More of an advice question here.
I'm well versed in Postgres/PostGIS, so I thought I'd look at Agensgraph aka Apache Graph Extension (AGE). This is a graph implementation in Postgresql which uses SQL for 'read-only' querying, but Cypher for pattern matching (adding/updating etc.).
Usefully this means I can use psycopg2 and python libaries to interact with the graph database. I've added nodes from dictionaries such as {'id': '1', 'name': 'A', 'geometry': 'POLYGON ((10 10, 20 10, 20 20, 15 15, 15 5, 10 10))', 'type': 'Excavation area'} here you can see a geometry column.
With all that working I'm looking to put a web interface on top, this should be able to interact with the data in the usual ways. I've used Django in the past, but it feels a little overkill for this. Further, having geospatial data, I'd need a webgis implementation, one which allows the creation/editing of spatial data.

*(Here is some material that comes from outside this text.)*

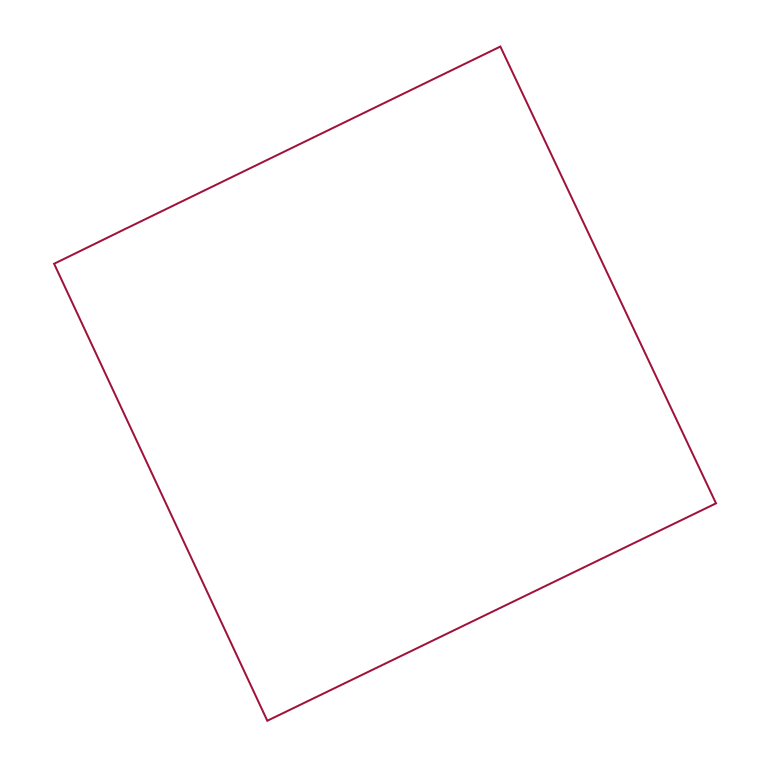 Howard, Texas, United States of America (Robinson projection), rotated 154°
{"feature_id": "52423323B44641171264537", "entity_name": "Howard", "entity_type": "district", "adm_level": 2, "iso_a3": "USA", "parent_name": "United States of America", "parent_adm1": "Texas", "projection": "robinson", "projection_center": [-101.45, 32.306], "detail": "fine", "context": "isolated", "style": "outline", "palette": "rose", "viewbox_px": 768, "rotation_deg": 154, "n_neighbors": 0, "source": "geoboundaries", "source_scale": "gbopen_adm2", "svg_char_len": 238}
<svg xmlns="http://www.w3.org/2000/svg" viewBox="0 0 768 768"><g transform="rotate(154 384 384)"><path d="M131.5,636.3L549.9,636.8L627.8,636.7L636.5,132.5L137.9,131.2L131.5,636.3Z" fill="none" stroke="#9f1239" stroke-width="2"/></g></svg>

So, with the above dict I can turn it into a geopandas GeoDataFrame, change it to geojson etc. I can structure generic queries to cope easily with the gathering of data query = "MATCH(n: " + node_type + ") RETURN n". For the example it is a Site polygon node, so I can MATCH all the Sites and return a GeoDataFrame of all site polygons. While handling in Python is handy, I need to make a user interface for non-technical people.
With all this said, I have several questions:
- Am I storing the geometry in the best way to allow direct editing from a GIS web interface?
- Given my requirements what is the best framework/implementation to get this 'web ready'?
- The previous point, but including WebGIS?
- Any other pointers/suggestions?
You could give NebulaGraph a try, it’s an OpenSource GraphDatabase.
It supports Geo-Spatial datatype/indexing, too. The Geo info could be persistent in Vertex/Edge properties.